Children naturally see that peaceable kingdom through the attention that they pay to the world around them, until we, as adults, teach them otherwise. That is why the children are our future and can lead the way into a better future. Like the poet Thomas Traherne, we need to unlearn the dirty devices of this world in order to become, as it were, a little child again that we may enter into the Kingdom of God.
Nicola Ravenscroft intuitively understands these truths and, as a maternal sculptor, creates children that through their connection to nature grant us a vision of the peaceable kingdom toward which they wish to lead us. In words taken from the novelist Joseph Conrad, her urgent prayer is that the children she has sculpted, ‘shall awaken in the hearts of the beholders, that feeling of unavoidable solidarity: of the solidarity in mysterious origin, in toil, in joy, in hope, in uncertain fate, which binds all to each other, and all humankind to the visible world.’

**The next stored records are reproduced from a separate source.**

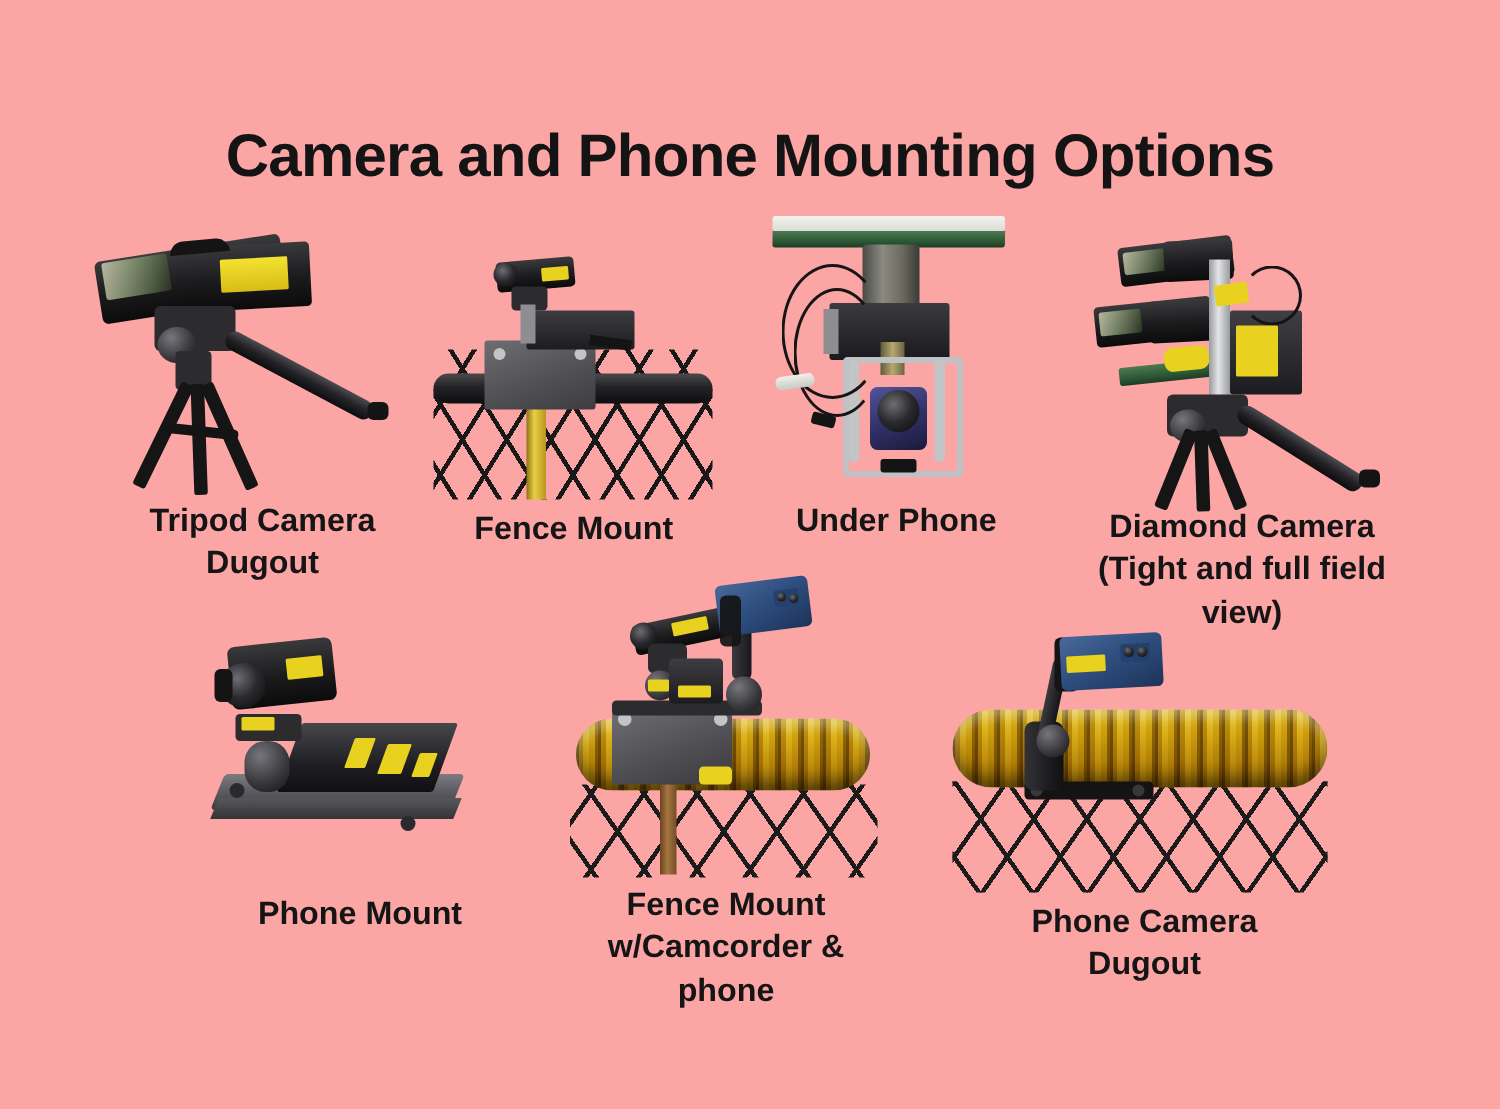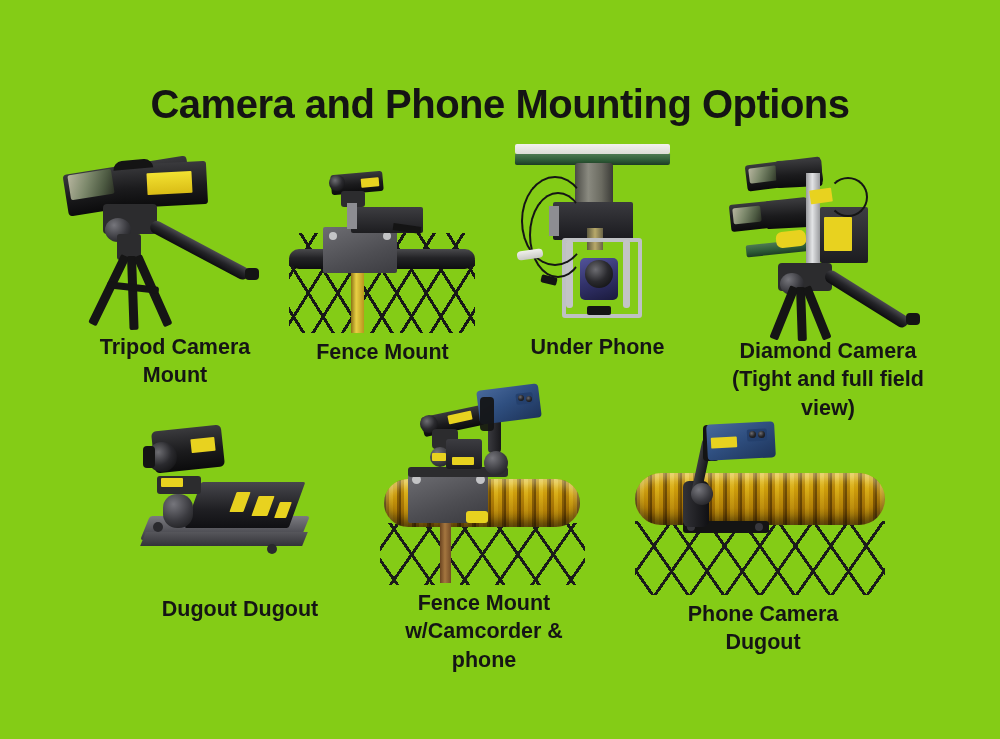--- a/index.html
+++ b/index.html
@@ -6,21 +6,21 @@
   html, body {
     margin: 0; padding: 0;
     background: #ffffff;
   }
   body {
     width: 1000px; height: 739px;
     position: relative; overflow: hidden;
     font-family: "Liberation Sans", sans-serif;
     color: #1a1a1a;
   }
-  .slide { position: absolute; inset: 0; background: #84cc16; }
+  .slide { position: absolute; inset: 0; background: #fca5a5; }
 
   .title {
     position: absolute; left: 0; top: 82px; width: 1000px;
     text-align: center;
     font-size: 40px; font-weight: bold; letter-spacing: -0.5px;
     color: #141414;
   }
 
   .item { position: absolute; }
   .caption {
@@ -121,21 +121,21 @@
 
       <div class="handle" style="left:96px; top:58px; width:110px; height:13px; transform:rotate(28deg);"></div>
       <div class="blk" style="left:190px; top:108px; width:14px; height:12px; border-radius:4px;"></div>
 
       <div class="leg" style="left:66px; top:96px; width:9px; height:76px; transform:rotate(26deg);"></div>
       <div class="leg" style="left:72px; top:96px; width:9px; height:74px; transform:rotate(-2deg);"></div>
       <div class="leg" style="left:78px; top:96px; width:9px; height:76px; transform:rotate(-24deg);"></div>
       <div class="blk" style="left:52px; top:124px; width:52px; height:7px; transform:rotate(6deg); border-radius:3px;"></div>
     </div>
     <div class="caption" style="left:-10px; top:173px; width:260px; white-space:pre-line;">Tripod Camera
-Mount</div>
+Dugout</div>
   </div>
 
   <div class="item" style="left:285px; top:165px; width:195px; height:220px;">
     <div class="art" style="left:0; top:0; width:195px; height:170px;">
 
       <div class="fence" style="left:4px; top:68px; width:186px; height:100px;"></div>
 
       <div class="rail-plain" style="left:4px; top:84px; width:186px; height:20px;"></div>
 
       <div class="ylw" style="left:66px; top:100px; width:13px; height:68px;
@@ -251,21 +251,21 @@
 
       <div class="ballhead" style="left:28px; top:74px; width:30px; height:34px; border-radius:14px;"></div>
       <div class="dgry" style="left:22px; top:56px; width:44px; height:18px; border-radius:3px;"></div>
       <div class="sticker" style="left:26px; top:58px; width:22px; height:9px;"></div>
 
       <div class="camcorder-body" style="left:18px; top:8px; width:70px; height:42px; transform:rotate(-6deg); border-radius:5px;"></div>
       <div class="sticker" style="left:56px; top:18px; width:24px; height:14px; transform:rotate(-6deg);"></div>
       <div class="lens" style="left:12px; top:22px; width:30px; height:30px;"></div>
       <div class="blk" style="left:8px; top:26px; width:12px; height:22px; border-radius:4px;"></div>
     </div>
-    <div class="caption" style="left:-20px; top:175px; width:250px;">Dugout Dugout</div>
+    <div class="caption" style="left:-20px; top:175px; width:250px;">Phone Mount</div>
   </div>
 
   <div class="item" style="left:380px; top:385px; width:205px; height:275px;">
     <div class="art" style="left:0; top:0; width:205px; height:200px;">
 
       <div class="fence2" style="left:0px; top:138px; width:205px; height:62px;"></div>
 
       <div class="rail" style="left:4px; top:94px; width:196px; height:48px;"></div>
 
       <div style="position:absolute; left:60px; top:136px; width:11px; height:62px;

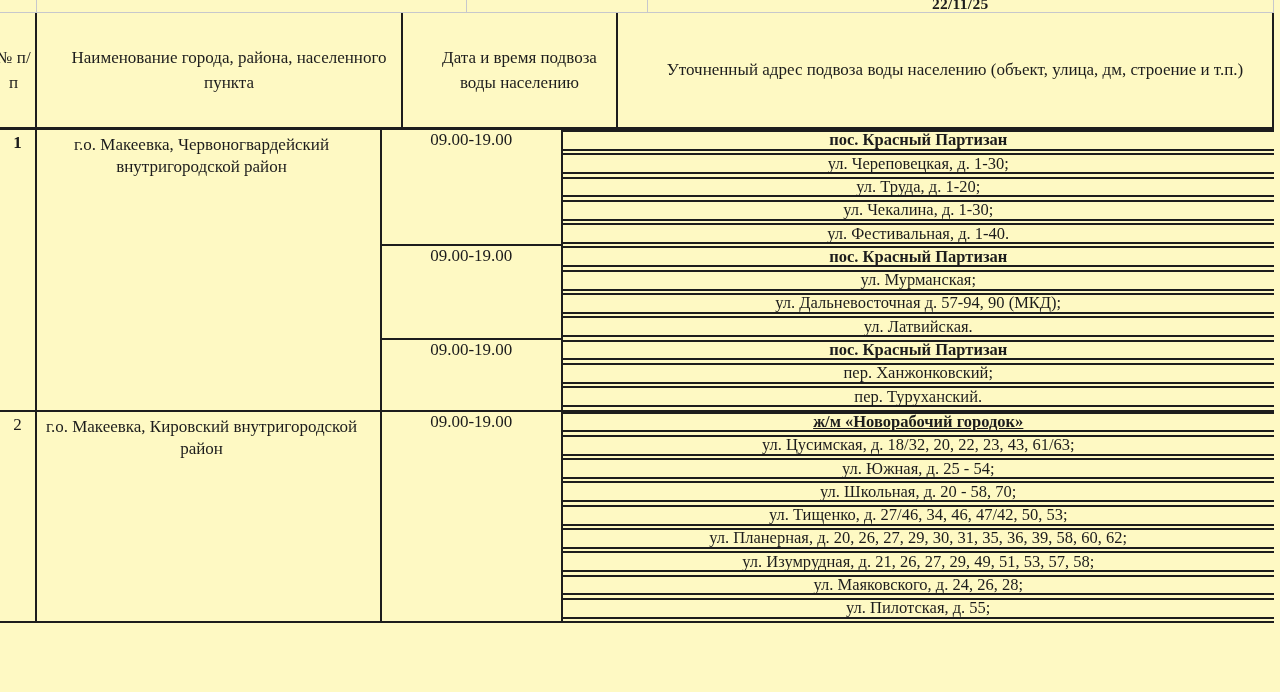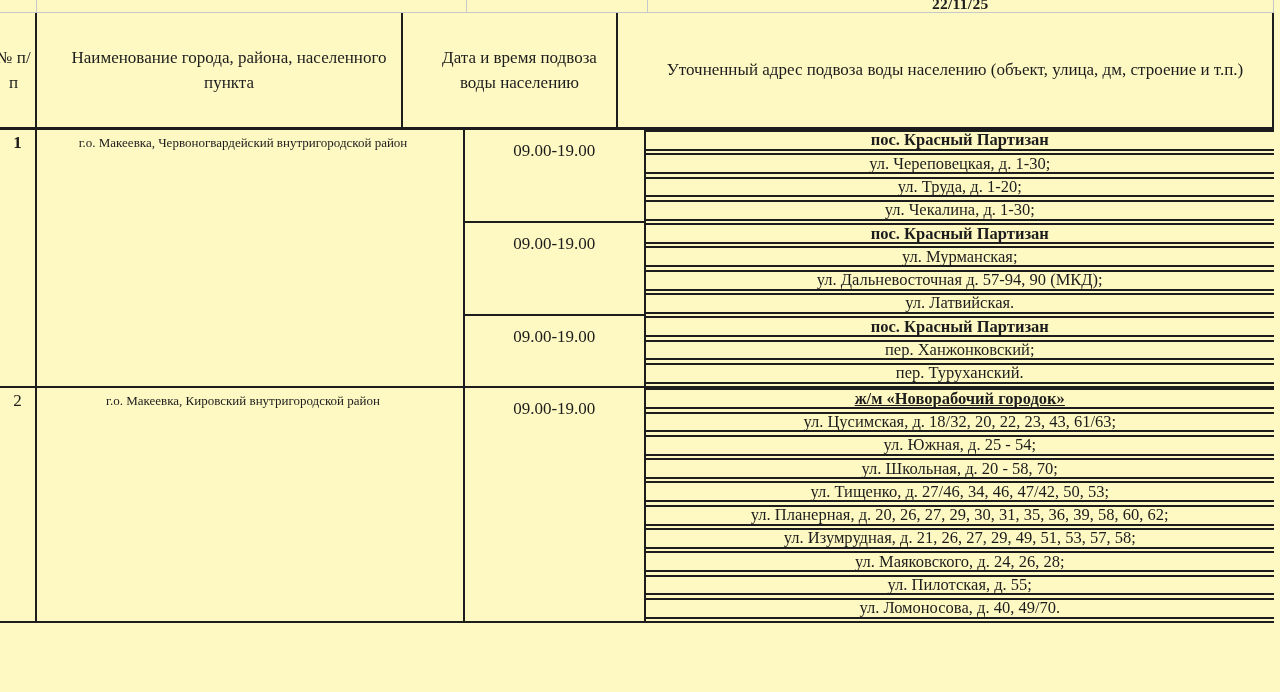--- a/index.html
+++ b/index.html
@@ -66,35 +66,35 @@
   
   .row { display: flex; width: 1274px; border-bottom: 2.5px solid #1d1d1d; }
   .r-num {
     width: 37px;
     align-items: flex-start;
     padding-top: 3px;
     font-size: 17px;
   }
   .r-num.bold { font-weight: bold; }
   .r-name {
-    width: 428px;
+    width: 345px;
     align-items: flex-start;
     padding: 4px 22px 0 8px;
-    font-size: 13px;
+    font-size: 17px;
     line-height: 1.32;
   }
   .blocks { flex: 1; display: flex; flex-direction: column; }
   .block { display: flex; }
   .time-cell {
     width: 180.5px;
     border-right: 2.5px solid #1d1d1d;
     display: flex;
     justify-content: center;
     align-items: flex-start;
-    padding-top: 11px;
+    padding-top: 0;
     font-size: 17px;
   }
   .block:not(:last-child) .time-cell { border-bottom: 2.5px solid #1d1d1d; }
   .addrs { flex: 1; display: flex; flex-direction: column; }
   .addr {
     height: 20.8px;
     margin-bottom: 2.5px;
     border-top: 2px solid #1d1d1d;
     border-bottom: 2px solid #1d1d1d;
     display: flex;
@@ -135,20 +135,21 @@
         <div class="cell r-num bold">1</div>
         <div class="cell r-name">г.о. Макеевка, Червоногвардейский внутригородской район</div>
         <div class="blocks">
           <div class="block">
             <div class="time-cell">09.00-19.00</div>
             <div class="addrs">
               <div class="addr bold">пос. Красный Партизан</div>
               <div class="addr">ул. Череповецкая, д. 1-30;</div>
               <div class="addr">ул. Труда, д. 1-20;</div>
               <div class="addr">ул. Чекалина, д. 1-30;</div>
+              <div class="addr">ул. Фестивальная, д. 1-40.</div>
             </div>
           </div>
           <div class="block">
             <div class="time-cell">09.00-19.00</div>
             <div class="addrs">
               <div class="addr bold">пос. Красный Партизан</div>
               <div class="addr">ул. Мурманская;</div>
               <div class="addr">ул. Дальневосточная д. 57-94, 90 (МКД);</div>
               <div class="addr">ул. Латвийская.</div>
             </div>
@@ -172,20 +173,19 @@
             <div class="addrs">
               <div class="addr bold underline">ж/м «Новорабочий городок»</div>
               <div class="addr">ул. Цусимская, д. 18/32, 20, 22, 23, 43, 61/63;</div>
               <div class="addr">ул. Южная, д. 25 - 54;</div>
               <div class="addr">ул. Школьная, д. 20 - 58, 70;</div>
               <div class="addr">ул. Тищенко, д. 27/46, 34, 46, 47/42, 50, 53;</div>
               <div class="addr">ул. Планерная, д. 20, 26, 27, 29, 30, 31, 35, 36, 39, 58, 60, 62;</div>
               <div class="addr">ул. Изумрудная, д. 21, 26, 27, 29, 49, 51, 53, 57, 58;</div>
               <div class="addr">ул. Маяковского, д. 24, 26, 28;</div>
               <div class="addr">ул. Пилотская, д. 55;</div>
-              <div class="addr">ул. Ломоносова, д. 40, 49/70.</div>
             </div>
           </div>
         </div>
       </div>
     </div>
 
 </div>
 
 </body></html>

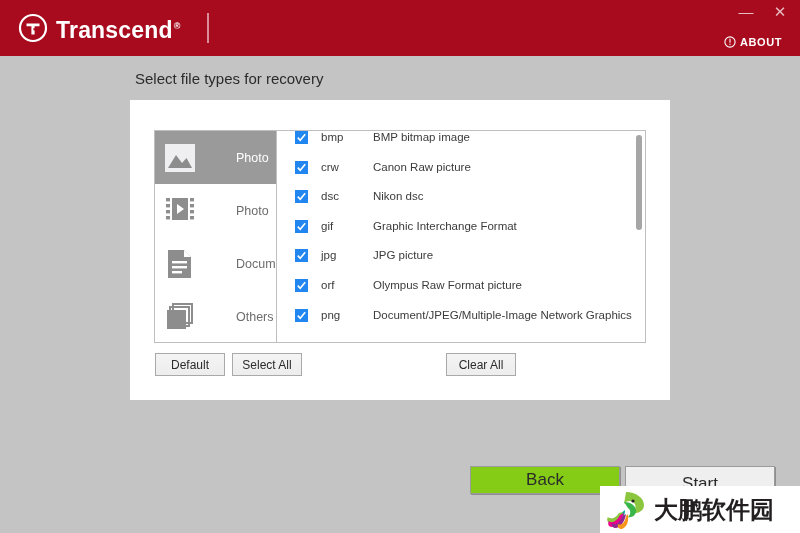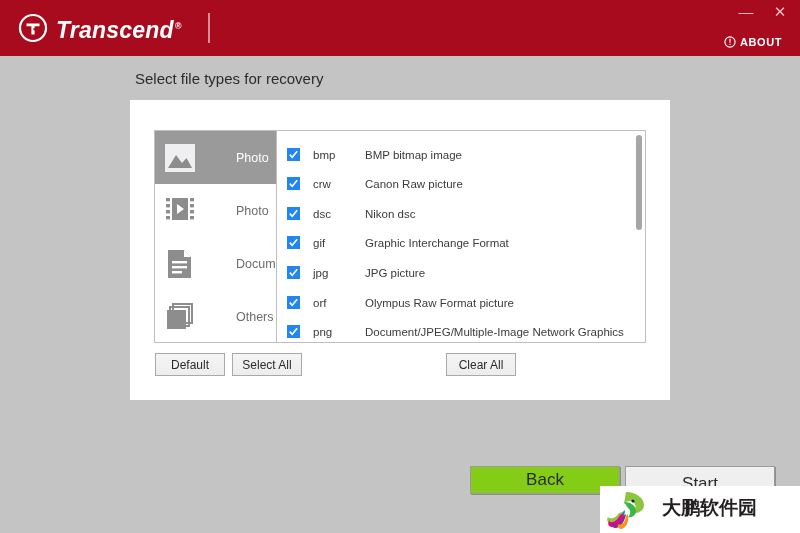--- a/index.html
+++ b/index.html
@@ -31,21 +31,20 @@
     height: 32px;
   }
   .brand-logo {
     width: 30px; height: 30px;
     flex: 0 0 30px;
   }
   .brand-name {
     color: #ffffff;
     font-size: 23px;
     font-weight: bold;
-    font-style: italic;
     letter-spacing: .2px;
     margin-left: 8px;
     line-height: 31px;
     white-space: nowrap;
   }
   .brand-reg {
     color: #ffffff;
     font-size: 9px;
     font-weight: bold;
     vertical-align: super;
@@ -167,23 +166,23 @@
 
   
   .types {
     flex: 1 1 auto;
     position: relative;
     overflow: hidden;
     background: #ffffff;
   }
   .type-row {
     display: flex;
-    align-items: flex-end;
+    align-items: flex-start;
     height: 29.6px;
-    padding-left: 10px;
+    padding-left: 18px;
     box-sizing: border-box;
   }
   .cb {
     width: 13px; height: 13px;
     flex: 0 0 13px;
     display: block;
     cursor: default;
   }
   .type-ext {
     margin-left: 13px;
@@ -263,28 +262,28 @@
     display: flex;
     align-items: center;
     overflow: hidden;
   }
   .wm-logo {
     width: 42px; height: 40px;
     flex: 0 0 42px;
     margin-left: 6px;
   }
   .wm-text {
-    margin-left: 14px;
-    font-size: 19px;
+    margin-left: 6px;
+    font-size: 24px;
     font-weight: bold;
     color: #231f20;
     letter-spacing: 0px;
     line-height: 1;
     white-space: nowrap;
-    font-family: Liberation Mono, monospace;
+    font-family: Liberation Serif, serif;
   }
 </style>
 </head>
 <body>
 
 <div class="titlebar">
 
   <div class="brand">
     <svg class="brand-logo" viewBox="0 0 30 30">
       <circle cx="15" cy="15" r="13" fill="none" stroke="#ffffff" stroke-width="2.2"></circle>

These are the children the adult Jesus called us to welcome, the children we are to become, the children to whom the peaceable kingdom belongs. They stand together peacefully in our Crypt as friends, vulnerable and strong, silently singing out their call to change. These little bronze children lead with trusting feet, plump and bare. The Prince of Peace is with them and calls us to let them lead the way saying the kingdom of heaven belongs to children, and anyone who will not receive the kingdom of God like a little child will never enter it.
Our world with its current catastrophes, fractures in society, and collective fears is crying out for change and hope. The baby born at Bethlehem remains the sign that we, too, need to be born again if our world is to know new life and fresh hope. That is the Christmas we need today and so, together with Nicola, my prayer is that we let the baby wrapped in bands of cloth and lying in a manger lead us to become like children ourselves; open to vulnerability, embracing interdependence, paying prayerful attention to the world and thereby entering Christ’s peaceable kingdom. Amen.